Herbert (10ème) offre à Lotus sa meilleure position sur la grille depuis le début de la saison. Zanardi (15ème) rencontre lui de nouvelles coupures de moteur. Comme à Donington, la Ligier-Renault manque d'appuis. Blundell (12ème) s'en tire mieux que Brundle (16ème). A noter que nos deux « Dupondt » d'outre-Manche ont attrapé la grippe ! Après un vendredi calamiteux, Alliot (13ème) et Comas (14ème) parviennent samedi à dénicher les bons réglages sur leurs Larrousse-Lamborghini. La Footwork-Mugen progresse mais rencontre encore quelques problèmes de fiabilité, d'où les positions médiocres de Warwick (16ème) et de Suzuki (19ème). Les Jordan-Hart (Barrichello 17ème, Boutsen 21ème) subissent du survirage. Les Minardi (Fittipaldi 20ème, Barbazza 25ème) peinent à cause de leur Cosworth asthmatique et surtout d'un déséquilibre sur les bosses. Tout va mal chez Tyrrell: Katayama (23ème) se bat avec une adhérence très précaire et de Cesaris (24ème) se sauve de justesse après avoir cassé sa boîte vendredi. Badoer (22ème) met beaucoup d'appuis sur sa désastreuse Lola-Ferrari et se sauve ainsi, contrairement à Alboreto (26ème), non-qualifié pour la seconde fois consécutive.
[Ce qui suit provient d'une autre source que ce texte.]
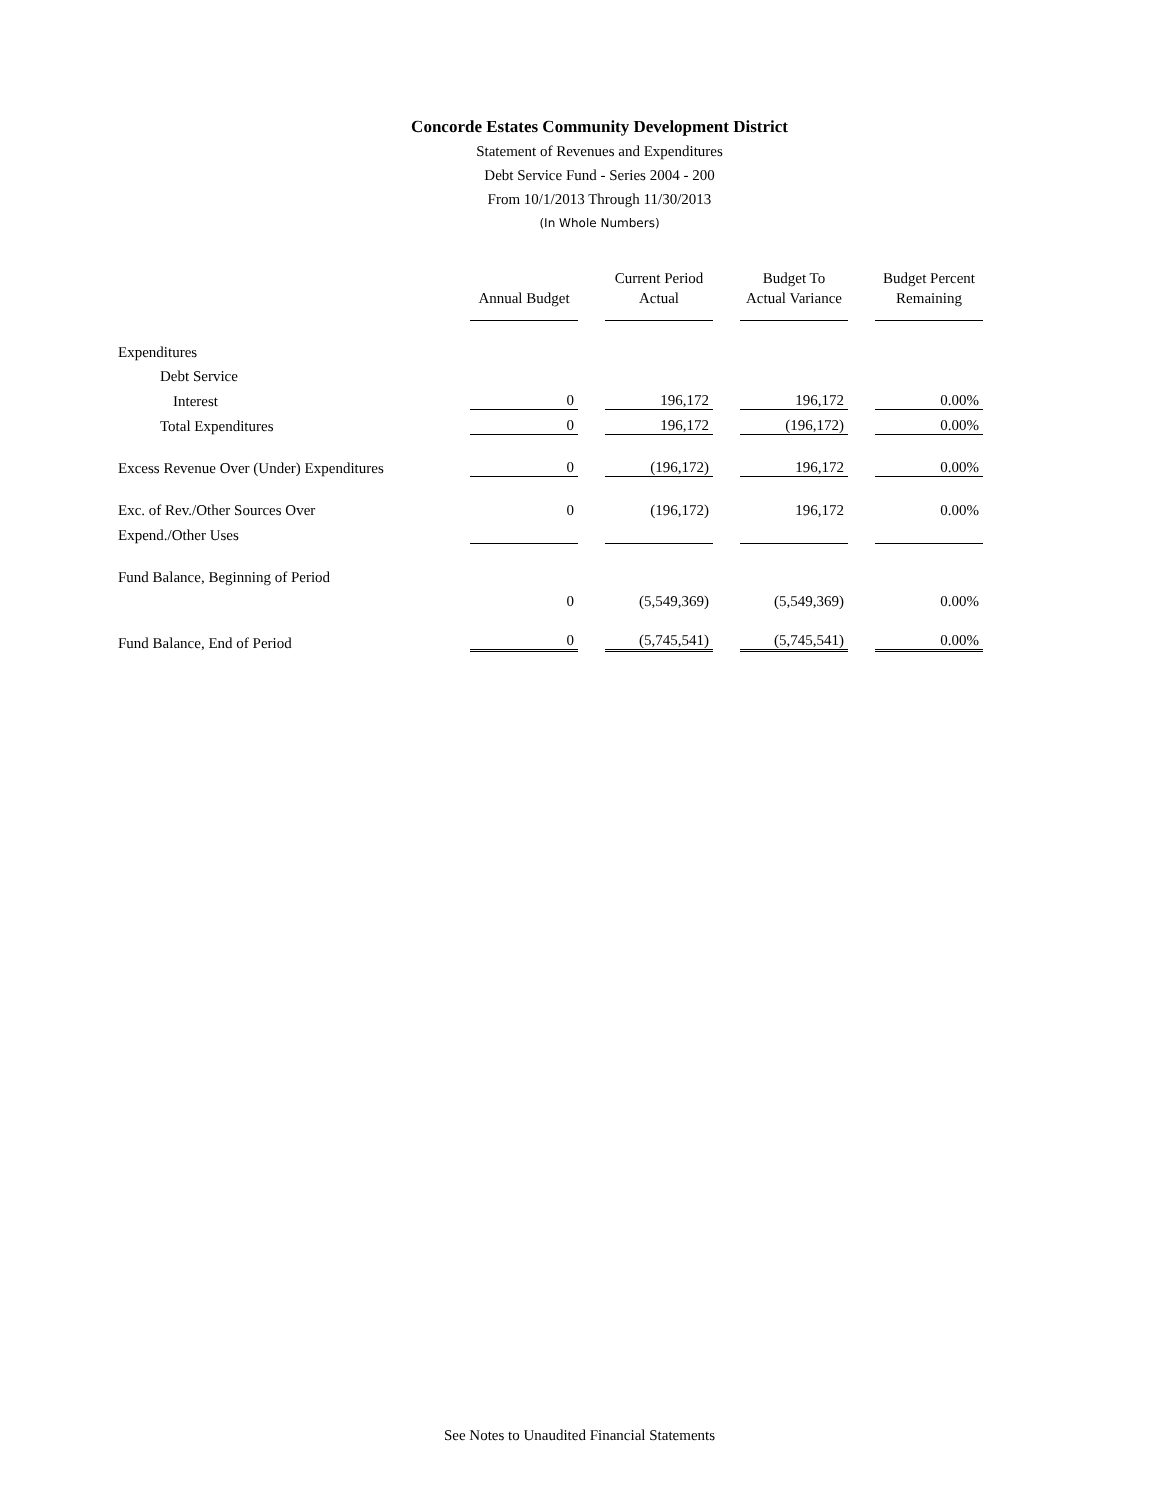Concorde Estates Community Development District
Statement of Revenues and Expenditures
Debt Service Fund - Series 2004 - 200
From 10/1/2013 Through 11/30/2013
(In Whole Numbers)
| | Annual Budget | | Current Period Actual | | Budget To Actual Variance | | Budget Percent Remaining |
| Expenditures | | | | | | | |
| Debt Service | | | | | | | |
| Interest | 0 | | 196,172 | | 196,172 | | 0.00% |
| Total Expenditures | 0 | | 196,172 | | (196,172) | | 0.00% |
| Excess Revenue Over (Under) Expenditures | 0 | | (196,172) | | 196,172 | | 0.00% |
| Exc. of Rev./Other Sources Over | 0 | | (196,172) | | 196,172 | | 0.00% |
| Expend./Other Uses | | | | | | | |
| Fund Balance, Beginning of Period | | | | | | | |
| | 0 | | (5,549,369) | | (5,549,369) | | 0.00% |
| Fund Balance, End of Period | 0 | | (5,745,541) | | (5,745,541) | | 0.00% |
See Notes to Unaudited Financial Statements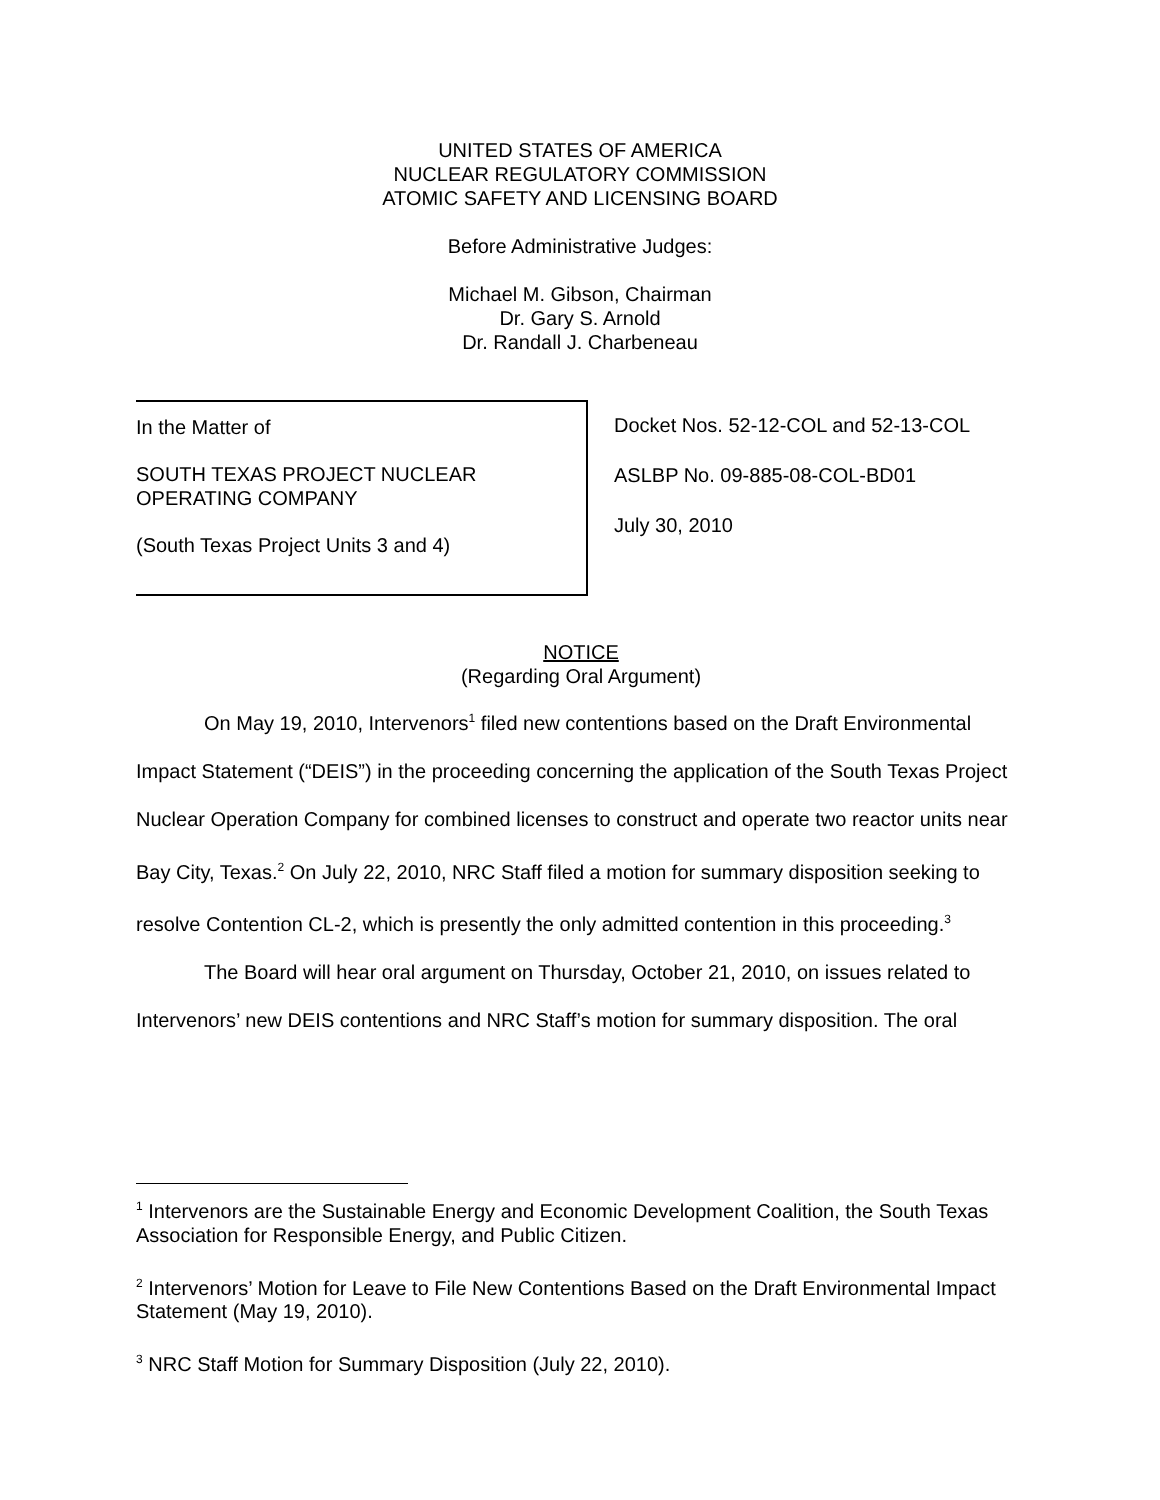UNITED STATES OF AMERICA
NUCLEAR REGULATORY COMMISSION
ATOMIC SAFETY AND LICENSING BOARD
Before Administrative Judges:
Michael M. Gibson, Chairman
Dr. Gary S. Arnold
Dr. Randall J. Charbeneau
In the Matter of
SOUTH TEXAS PROJECT NUCLEAR
OPERATING COMPANY
(South Texas Project Units 3 and 4)
Docket Nos. 52-12-COL and 52-13-COL
ASLBP No. 09-885-08-COL-BD01
July 30, 2010
NOTICE
(Regarding Oral Argument)
On May 19, 2010, Intervenors<sup>1</sup> filed new contentions based on the Draft Environmental Impact Statement (“DEIS”) in the proceeding concerning the application of the South Texas Project Nuclear Operation Company for combined licenses to construct and operate two reactor units near Bay City, Texas.<sup>2</sup> On July 22, 2010, NRC Staff filed a motion for summary disposition seeking to resolve Contention CL-2, which is presently the only admitted contention in this proceeding.<sup>3</sup>
The Board will hear oral argument on Thursday, October 21, 2010, on issues related to Intervenors’ new DEIS contentions and NRC Staff’s motion for summary disposition. The oral
<sup>1</sup> Intervenors are the Sustainable Energy and Economic Development Coalition, the South Texas Association for Responsible Energy, and Public Citizen.
<sup>2</sup> Intervenors’ Motion for Leave to File New Contentions Based on the Draft Environmental Impact Statement (May 19, 2010).
<sup>3</sup> NRC Staff Motion for Summary Disposition (July 22, 2010).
Senna n'est pas content à l'issue de ces qualifications. Il ne se satisfait même plus de devancer la Benetton-Ford de Schumacher. « A quoi cela sert d'être le meilleur des Ford ? » s'exclame-t-il. « Mon moteur a nettement moins de chevaux que le Renault des Williams. Je ne peux pas recommencer des miracles sur commande. Sans une bonne averse, je n'ai aucun espoir. » Prost quant à lui n'apprécie pas du tout le revêtement bosselé. Secoué par les vibrations, il souffre de la nuque et s'en remet aux mains expertes de l'ostéopathe Pierre Baleydier.
Le Grand Prix
Aucune surprise lors de l'échauffement du dimanche matin: les Williams survolent les débats et collent une seconde et demie aux McLaren et aux Benetton. La course s'annonce très ennuyeuse. Quelques gouttes de pluie tombent sur le circuit une demi-heure avant le coup d'envoi, mais très vite le vent balaie les nuages. Il aura donc fallu attendre le cinquième Grand Prix de la saison pour voir une course disputée sur le sec.
Grille de départ: Herbert subit une panne électronique au niveau de sa suspension active et doit s'élancer depuis la dernière place.
Départ: Dysfonctionnement des feux: le coup d'envoi est donné à l'orange clignotant, ce qui perturbe certains pilotes. Prost prend de nouveau un départ moyen, cette fois à cause d'un problème de boîte. Hill s'empare des commandes. Senna tente de se faufiler entre les Williams. Il se place dans le sillage de Hill et prend l'intérieur au premier virage, mais Prost garde sa ligne à l'extérieur et reste deuxième. Suivent les Benetton de Schumacher et Patrese.
1er tour: Hill mène devant Prost, Senna, Schumacher, Patrese, Andretti, Alesi, Lehto, Berger et Alliot. Wendlinger a pris un mauvais envol et n'est qu'onzième. Katayama sort de la piste à l'avant-dernier virage mais parvient à reprendre sa route en traversant les graviers.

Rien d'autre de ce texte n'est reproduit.